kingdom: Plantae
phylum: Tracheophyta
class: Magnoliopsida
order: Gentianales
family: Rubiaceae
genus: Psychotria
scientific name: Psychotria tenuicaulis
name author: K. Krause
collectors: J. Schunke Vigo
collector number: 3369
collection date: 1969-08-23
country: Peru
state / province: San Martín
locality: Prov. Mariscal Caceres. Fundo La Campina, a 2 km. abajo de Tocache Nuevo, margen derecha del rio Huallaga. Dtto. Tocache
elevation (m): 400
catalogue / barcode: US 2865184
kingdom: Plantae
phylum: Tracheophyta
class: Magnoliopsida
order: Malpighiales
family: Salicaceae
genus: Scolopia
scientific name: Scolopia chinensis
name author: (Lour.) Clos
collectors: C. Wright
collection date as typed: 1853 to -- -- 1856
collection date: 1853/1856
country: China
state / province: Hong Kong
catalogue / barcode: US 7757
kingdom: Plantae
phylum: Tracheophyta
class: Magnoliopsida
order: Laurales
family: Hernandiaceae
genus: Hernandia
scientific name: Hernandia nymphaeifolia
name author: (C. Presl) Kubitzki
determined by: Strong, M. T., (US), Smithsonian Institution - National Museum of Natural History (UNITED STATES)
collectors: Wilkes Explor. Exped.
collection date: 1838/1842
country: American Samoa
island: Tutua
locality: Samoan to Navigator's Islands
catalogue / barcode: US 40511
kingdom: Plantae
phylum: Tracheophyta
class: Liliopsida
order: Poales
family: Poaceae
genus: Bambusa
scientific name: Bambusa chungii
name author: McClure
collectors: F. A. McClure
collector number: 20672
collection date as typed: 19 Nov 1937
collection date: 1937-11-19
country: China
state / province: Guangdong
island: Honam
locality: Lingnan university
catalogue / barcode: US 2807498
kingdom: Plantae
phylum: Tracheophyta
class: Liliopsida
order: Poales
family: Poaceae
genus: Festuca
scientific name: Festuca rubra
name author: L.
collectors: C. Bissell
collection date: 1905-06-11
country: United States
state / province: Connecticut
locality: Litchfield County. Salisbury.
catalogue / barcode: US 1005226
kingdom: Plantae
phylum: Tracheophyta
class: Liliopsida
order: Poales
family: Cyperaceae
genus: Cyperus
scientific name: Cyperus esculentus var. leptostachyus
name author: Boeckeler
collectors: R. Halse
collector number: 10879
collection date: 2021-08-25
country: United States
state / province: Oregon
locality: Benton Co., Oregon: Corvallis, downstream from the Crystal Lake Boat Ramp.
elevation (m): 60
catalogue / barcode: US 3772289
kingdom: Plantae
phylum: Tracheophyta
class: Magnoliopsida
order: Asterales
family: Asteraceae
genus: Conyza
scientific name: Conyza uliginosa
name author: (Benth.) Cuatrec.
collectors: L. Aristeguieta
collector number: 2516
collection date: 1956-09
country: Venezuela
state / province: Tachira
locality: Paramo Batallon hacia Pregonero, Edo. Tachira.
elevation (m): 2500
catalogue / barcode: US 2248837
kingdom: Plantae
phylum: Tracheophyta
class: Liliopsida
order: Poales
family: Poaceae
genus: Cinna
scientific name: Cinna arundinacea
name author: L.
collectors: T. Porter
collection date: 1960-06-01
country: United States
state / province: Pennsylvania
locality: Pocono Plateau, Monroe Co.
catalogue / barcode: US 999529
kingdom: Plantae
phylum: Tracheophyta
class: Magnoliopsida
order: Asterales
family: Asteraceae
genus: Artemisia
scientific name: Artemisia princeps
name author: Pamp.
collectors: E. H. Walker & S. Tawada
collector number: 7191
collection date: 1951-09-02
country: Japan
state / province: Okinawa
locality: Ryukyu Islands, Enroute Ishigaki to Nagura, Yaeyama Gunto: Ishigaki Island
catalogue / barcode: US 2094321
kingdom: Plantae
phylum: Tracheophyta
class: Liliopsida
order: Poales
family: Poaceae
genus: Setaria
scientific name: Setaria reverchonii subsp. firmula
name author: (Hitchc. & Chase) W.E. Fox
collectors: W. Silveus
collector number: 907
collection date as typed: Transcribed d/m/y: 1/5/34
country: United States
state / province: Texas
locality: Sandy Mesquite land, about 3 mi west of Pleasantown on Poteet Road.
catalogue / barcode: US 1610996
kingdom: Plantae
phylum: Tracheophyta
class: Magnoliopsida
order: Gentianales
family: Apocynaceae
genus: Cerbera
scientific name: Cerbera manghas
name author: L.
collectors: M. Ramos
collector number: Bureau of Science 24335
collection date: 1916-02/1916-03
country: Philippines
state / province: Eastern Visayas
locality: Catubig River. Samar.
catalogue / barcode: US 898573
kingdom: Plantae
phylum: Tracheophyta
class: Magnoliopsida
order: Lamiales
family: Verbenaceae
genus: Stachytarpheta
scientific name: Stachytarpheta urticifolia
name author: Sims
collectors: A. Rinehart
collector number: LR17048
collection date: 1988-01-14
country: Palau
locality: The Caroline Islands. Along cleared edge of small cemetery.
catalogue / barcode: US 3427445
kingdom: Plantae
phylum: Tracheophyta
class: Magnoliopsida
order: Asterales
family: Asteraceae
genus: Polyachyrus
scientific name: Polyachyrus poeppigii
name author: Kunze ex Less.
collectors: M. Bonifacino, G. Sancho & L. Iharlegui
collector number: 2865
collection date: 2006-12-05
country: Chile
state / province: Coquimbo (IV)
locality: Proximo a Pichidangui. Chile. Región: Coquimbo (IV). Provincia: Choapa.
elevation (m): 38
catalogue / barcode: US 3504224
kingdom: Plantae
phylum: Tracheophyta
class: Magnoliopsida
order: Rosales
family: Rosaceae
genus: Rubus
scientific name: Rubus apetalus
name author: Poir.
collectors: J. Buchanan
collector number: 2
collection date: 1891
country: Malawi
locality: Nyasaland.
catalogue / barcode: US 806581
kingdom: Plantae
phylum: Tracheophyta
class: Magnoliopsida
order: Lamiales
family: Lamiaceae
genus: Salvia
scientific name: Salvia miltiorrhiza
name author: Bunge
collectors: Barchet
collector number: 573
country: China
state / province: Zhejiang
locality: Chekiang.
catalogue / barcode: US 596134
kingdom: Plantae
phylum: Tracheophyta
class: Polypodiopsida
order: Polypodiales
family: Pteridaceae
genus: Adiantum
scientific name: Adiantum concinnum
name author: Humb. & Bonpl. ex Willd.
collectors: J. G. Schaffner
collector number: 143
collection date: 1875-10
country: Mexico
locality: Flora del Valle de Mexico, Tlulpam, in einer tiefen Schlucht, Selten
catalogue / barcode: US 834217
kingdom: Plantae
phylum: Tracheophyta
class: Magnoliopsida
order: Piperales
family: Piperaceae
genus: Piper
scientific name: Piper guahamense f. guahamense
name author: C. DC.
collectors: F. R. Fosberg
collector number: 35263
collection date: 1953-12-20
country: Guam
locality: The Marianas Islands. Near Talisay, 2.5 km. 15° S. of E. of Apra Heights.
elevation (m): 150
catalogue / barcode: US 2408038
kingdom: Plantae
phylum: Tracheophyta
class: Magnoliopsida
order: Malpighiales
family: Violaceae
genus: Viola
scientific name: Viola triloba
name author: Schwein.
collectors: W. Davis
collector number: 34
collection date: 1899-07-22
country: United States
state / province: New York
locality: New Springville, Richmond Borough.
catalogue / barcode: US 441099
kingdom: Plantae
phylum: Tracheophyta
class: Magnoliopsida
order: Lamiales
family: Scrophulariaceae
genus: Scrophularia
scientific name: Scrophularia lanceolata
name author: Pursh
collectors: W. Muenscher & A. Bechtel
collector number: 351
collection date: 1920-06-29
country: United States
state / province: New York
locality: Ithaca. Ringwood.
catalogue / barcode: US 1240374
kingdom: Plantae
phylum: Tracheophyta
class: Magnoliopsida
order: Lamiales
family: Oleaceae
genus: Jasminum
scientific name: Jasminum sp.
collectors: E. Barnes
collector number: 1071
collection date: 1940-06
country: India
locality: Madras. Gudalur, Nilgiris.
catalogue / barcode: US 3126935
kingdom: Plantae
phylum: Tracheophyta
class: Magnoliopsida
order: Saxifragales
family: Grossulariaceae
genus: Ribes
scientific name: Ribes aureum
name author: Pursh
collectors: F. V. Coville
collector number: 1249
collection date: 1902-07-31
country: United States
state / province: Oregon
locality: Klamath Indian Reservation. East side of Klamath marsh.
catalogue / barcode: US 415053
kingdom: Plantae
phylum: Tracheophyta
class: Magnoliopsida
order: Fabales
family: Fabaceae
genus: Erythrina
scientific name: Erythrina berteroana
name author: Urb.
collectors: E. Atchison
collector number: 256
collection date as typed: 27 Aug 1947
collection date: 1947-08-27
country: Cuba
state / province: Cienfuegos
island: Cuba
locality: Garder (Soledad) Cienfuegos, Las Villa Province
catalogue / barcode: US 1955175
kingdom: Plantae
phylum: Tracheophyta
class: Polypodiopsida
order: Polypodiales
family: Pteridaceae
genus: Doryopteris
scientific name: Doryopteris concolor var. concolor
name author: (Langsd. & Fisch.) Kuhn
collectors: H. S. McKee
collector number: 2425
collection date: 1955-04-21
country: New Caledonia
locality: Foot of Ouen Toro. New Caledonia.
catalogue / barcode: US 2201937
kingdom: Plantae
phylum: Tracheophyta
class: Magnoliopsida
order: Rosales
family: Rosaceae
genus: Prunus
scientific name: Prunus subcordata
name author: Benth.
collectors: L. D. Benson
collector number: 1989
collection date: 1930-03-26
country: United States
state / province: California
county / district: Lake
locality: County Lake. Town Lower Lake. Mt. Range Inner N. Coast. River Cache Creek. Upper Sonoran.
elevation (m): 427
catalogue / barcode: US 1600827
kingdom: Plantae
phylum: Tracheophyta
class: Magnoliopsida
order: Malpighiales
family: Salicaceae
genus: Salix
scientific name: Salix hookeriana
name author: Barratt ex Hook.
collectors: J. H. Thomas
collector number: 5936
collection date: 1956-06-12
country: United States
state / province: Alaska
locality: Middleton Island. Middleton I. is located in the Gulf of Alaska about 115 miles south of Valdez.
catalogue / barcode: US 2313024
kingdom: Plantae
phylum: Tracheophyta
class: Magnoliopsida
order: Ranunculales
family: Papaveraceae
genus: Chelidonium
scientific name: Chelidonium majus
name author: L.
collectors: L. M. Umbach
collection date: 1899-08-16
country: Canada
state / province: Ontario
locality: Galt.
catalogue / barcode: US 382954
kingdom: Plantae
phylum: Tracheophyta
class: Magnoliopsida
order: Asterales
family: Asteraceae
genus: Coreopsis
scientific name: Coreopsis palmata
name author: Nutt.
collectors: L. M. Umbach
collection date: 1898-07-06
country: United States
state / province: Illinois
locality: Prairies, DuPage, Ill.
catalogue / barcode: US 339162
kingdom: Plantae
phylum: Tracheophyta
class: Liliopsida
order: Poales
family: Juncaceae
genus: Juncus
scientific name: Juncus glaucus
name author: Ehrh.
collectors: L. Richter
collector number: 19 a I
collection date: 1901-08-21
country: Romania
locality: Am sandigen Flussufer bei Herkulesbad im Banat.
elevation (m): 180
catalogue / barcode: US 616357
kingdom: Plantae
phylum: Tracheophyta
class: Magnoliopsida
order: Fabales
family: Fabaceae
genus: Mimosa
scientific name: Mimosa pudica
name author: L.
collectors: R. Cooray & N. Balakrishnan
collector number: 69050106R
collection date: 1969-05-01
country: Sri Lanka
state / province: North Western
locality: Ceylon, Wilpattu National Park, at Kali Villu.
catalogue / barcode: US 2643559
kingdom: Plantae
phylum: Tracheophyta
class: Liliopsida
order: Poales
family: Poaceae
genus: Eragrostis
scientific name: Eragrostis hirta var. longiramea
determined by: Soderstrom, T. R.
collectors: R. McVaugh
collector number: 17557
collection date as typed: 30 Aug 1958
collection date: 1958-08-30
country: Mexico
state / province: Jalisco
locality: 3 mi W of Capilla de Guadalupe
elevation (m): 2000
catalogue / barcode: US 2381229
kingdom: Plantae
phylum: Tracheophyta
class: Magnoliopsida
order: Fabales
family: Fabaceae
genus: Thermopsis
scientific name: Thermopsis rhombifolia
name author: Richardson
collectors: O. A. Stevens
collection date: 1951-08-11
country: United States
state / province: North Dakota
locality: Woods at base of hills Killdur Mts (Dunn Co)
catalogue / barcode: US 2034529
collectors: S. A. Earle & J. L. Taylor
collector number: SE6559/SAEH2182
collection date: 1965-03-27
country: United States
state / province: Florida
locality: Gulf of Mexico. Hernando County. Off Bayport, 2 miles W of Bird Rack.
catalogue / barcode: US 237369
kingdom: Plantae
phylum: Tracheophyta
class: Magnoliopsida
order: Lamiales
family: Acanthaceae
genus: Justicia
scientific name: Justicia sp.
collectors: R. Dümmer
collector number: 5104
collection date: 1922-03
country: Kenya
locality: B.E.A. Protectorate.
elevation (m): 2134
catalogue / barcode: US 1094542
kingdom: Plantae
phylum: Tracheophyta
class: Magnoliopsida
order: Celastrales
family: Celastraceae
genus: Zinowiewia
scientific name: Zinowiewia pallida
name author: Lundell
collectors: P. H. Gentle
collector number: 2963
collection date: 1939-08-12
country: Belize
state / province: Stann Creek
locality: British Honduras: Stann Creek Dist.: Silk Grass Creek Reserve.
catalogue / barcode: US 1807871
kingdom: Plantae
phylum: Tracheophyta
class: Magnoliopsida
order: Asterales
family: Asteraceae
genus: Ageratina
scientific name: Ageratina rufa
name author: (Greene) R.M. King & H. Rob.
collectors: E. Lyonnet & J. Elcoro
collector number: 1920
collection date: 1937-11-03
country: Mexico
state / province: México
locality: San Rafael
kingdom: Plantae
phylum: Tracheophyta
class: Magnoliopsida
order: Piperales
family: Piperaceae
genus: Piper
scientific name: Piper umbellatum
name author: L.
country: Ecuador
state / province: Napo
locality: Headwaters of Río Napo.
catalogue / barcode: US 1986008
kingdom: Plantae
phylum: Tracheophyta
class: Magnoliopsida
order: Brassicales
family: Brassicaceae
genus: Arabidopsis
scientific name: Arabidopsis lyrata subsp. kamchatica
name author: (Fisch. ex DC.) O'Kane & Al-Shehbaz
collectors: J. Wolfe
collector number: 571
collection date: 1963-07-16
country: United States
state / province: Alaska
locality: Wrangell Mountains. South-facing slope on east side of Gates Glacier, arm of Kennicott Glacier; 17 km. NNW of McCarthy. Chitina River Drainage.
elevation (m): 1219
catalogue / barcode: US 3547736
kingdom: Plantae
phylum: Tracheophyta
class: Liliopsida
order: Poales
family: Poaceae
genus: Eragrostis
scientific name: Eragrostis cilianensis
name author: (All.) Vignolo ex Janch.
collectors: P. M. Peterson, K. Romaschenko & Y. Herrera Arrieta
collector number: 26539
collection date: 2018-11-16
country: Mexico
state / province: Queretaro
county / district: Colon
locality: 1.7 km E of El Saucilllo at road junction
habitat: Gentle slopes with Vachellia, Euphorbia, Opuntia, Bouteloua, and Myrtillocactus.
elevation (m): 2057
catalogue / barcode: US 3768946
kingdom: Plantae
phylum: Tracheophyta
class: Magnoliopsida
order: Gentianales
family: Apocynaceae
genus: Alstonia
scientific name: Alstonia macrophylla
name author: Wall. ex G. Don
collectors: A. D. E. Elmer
────
Exercise objective
Copy out the rows from the line containing "locality: Chekiang." to the line containing "collectors: J. G. Schaffner", both included, word for word.

Completed task
locality: Chekiang.
catalogue / barcode: US 596134
kingdom: Plantae
phylum: Tracheophyta
class: Polypodiopsida
order: Polypodiales
family: Pteridaceae
genus: Adiantum
scientific name: Adiantum concinnum
name author: Humb. & Bonpl. ex Willd.
collectors: J. G. Schaffner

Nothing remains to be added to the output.